§ Required action: Repeat, line for line, the entries below from the first line to the line containing "1 cup nuts (optional)", counting both ends.

(Excerpts from a dataset)
========================
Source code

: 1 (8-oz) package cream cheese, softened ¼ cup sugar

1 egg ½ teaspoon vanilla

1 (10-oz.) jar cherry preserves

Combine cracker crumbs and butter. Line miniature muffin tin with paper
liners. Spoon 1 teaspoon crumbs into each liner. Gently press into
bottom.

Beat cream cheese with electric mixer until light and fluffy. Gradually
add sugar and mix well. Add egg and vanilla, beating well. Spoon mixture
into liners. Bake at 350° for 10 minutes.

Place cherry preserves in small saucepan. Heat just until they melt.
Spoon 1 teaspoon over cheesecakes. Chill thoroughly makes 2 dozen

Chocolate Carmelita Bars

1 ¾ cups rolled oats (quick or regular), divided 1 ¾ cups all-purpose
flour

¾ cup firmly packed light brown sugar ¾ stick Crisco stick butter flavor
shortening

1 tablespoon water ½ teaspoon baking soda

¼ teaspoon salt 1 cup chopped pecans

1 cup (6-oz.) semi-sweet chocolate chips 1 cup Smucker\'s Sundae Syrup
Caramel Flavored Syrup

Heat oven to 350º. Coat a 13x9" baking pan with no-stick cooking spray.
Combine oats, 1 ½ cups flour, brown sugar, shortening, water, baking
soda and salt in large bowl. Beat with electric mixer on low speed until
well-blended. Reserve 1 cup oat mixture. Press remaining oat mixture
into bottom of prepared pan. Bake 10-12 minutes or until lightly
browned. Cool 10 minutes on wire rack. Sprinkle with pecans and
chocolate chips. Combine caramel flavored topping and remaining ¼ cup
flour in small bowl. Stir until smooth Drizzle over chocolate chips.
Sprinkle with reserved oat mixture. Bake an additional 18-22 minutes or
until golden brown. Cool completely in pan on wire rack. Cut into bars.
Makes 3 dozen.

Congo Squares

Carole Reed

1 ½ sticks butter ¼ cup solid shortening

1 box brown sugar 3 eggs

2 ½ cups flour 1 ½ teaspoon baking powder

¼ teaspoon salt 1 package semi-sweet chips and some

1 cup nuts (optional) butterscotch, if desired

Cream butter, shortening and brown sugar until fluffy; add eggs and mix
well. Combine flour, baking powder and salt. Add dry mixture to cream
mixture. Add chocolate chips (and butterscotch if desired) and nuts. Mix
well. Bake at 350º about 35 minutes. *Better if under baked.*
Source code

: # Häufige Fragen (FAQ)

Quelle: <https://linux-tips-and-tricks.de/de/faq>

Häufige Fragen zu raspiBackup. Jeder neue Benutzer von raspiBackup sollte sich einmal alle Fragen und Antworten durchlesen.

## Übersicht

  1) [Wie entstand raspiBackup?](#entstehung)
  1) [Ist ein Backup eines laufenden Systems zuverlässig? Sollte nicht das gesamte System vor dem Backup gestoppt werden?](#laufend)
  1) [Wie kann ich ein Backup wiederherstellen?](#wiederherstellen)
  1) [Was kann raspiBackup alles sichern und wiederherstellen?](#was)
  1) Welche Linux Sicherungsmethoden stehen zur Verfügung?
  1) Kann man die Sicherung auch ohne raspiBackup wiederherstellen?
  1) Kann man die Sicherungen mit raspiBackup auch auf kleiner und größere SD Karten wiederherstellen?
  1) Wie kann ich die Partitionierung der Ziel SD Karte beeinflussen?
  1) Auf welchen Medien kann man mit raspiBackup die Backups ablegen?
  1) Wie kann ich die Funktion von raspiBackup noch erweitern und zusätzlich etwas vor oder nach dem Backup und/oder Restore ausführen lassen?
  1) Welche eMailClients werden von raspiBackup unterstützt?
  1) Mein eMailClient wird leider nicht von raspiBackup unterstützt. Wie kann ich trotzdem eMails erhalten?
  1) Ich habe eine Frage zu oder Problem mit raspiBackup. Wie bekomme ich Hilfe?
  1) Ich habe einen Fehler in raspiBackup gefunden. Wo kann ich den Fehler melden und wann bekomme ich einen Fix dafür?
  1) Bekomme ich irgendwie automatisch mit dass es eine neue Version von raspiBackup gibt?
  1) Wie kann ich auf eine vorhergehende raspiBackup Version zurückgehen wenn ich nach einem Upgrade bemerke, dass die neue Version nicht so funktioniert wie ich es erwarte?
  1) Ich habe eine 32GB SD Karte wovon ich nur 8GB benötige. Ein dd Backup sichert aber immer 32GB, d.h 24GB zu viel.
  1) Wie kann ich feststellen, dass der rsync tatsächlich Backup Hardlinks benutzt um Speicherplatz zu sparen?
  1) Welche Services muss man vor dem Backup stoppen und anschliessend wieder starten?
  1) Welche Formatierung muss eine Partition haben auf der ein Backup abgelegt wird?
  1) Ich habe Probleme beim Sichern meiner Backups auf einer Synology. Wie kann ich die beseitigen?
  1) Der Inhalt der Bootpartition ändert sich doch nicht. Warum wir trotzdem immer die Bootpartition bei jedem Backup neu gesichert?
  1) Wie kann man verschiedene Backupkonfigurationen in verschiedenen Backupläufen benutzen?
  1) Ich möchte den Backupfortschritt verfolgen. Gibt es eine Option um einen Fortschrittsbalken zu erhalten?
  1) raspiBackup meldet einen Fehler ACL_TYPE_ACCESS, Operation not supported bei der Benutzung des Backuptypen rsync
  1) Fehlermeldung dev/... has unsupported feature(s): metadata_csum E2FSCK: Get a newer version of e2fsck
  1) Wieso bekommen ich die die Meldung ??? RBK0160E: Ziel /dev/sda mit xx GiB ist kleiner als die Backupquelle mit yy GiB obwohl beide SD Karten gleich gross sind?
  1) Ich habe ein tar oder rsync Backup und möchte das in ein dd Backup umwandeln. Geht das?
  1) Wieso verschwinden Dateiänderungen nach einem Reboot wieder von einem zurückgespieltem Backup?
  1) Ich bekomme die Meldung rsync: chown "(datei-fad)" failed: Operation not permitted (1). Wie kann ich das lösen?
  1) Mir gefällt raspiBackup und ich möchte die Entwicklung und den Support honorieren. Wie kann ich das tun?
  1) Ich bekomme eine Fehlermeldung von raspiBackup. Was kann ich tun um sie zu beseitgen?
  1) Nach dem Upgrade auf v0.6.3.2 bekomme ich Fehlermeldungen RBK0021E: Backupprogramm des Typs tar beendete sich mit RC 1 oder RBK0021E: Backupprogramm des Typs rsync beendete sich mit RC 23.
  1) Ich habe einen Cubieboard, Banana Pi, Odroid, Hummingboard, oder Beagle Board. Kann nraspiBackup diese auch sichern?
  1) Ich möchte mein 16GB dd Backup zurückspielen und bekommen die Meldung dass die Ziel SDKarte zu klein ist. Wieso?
========================
§ Answer for this exercise:
Source code

: 1 (8-oz) package cream cheese, softened ¼ cup sugar

1 egg ½ teaspoon vanilla

1 (10-oz.) jar cherry preserves

Combine cracker crumbs and butter. Line miniature muffin tin with paper
liners. Spoon 1 teaspoon crumbs into each liner. Gently press into
bottom.

Beat cream cheese with electric mixer until light and fluffy. Gradually
add sugar and mix well. Add egg and vanilla, beating well. Spoon mixture
into liners. Bake at 350° for 10 minutes.

Place cherry preserves in small saucepan. Heat just until they melt.
Spoon 1 teaspoon over cheesecakes. Chill thoroughly makes 2 dozen

Chocolate Carmelita Bars

1 ¾ cups rolled oats (quick or regular), divided 1 ¾ cups all-purpose
flour

¾ cup firmly packed light brown sugar ¾ stick Crisco stick butter flavor
shortening

1 tablespoon water ½ teaspoon baking soda

¼ teaspoon salt 1 cup chopped pecans

1 cup (6-oz.) semi-sweet chocolate chips 1 cup Smucker\'s Sundae Syrup
Caramel Flavored Syrup

Heat oven to 350º. Coat a 13x9" baking pan with no-stick cooking spray.
Combine oats, 1 ½ cups flour, brown sugar, shortening, water, baking
soda and salt in large bowl. Beat with electric mixer on low speed until
well-blended. Reserve 1 cup oat mixture. Press remaining oat mixture
into bottom of prepared pan. Bake 10-12 minutes or until lightly
browned. Cool 10 minutes on wire rack. Sprinkle with pecans and
chocolate chips. Combine caramel flavored topping and remaining ¼ cup
flour in small bowl. Stir until smooth Drizzle over chocolate chips.
Sprinkle with reserved oat mixture. Bake an additional 18-22 minutes or
until golden brown. Cool completely in pan on wire rack. Cut into bars.
Makes 3 dozen.

Congo Squares

Carole Reed

1 ½ sticks butter ¼ cup solid shortening

1 box brown sugar 3 eggs

2 ½ cups flour 1 ½ teaspoon baking powder

¼ teaspoon salt 1 package semi-sweet chips and some

1 cup nuts (optional) butterscotch, if desired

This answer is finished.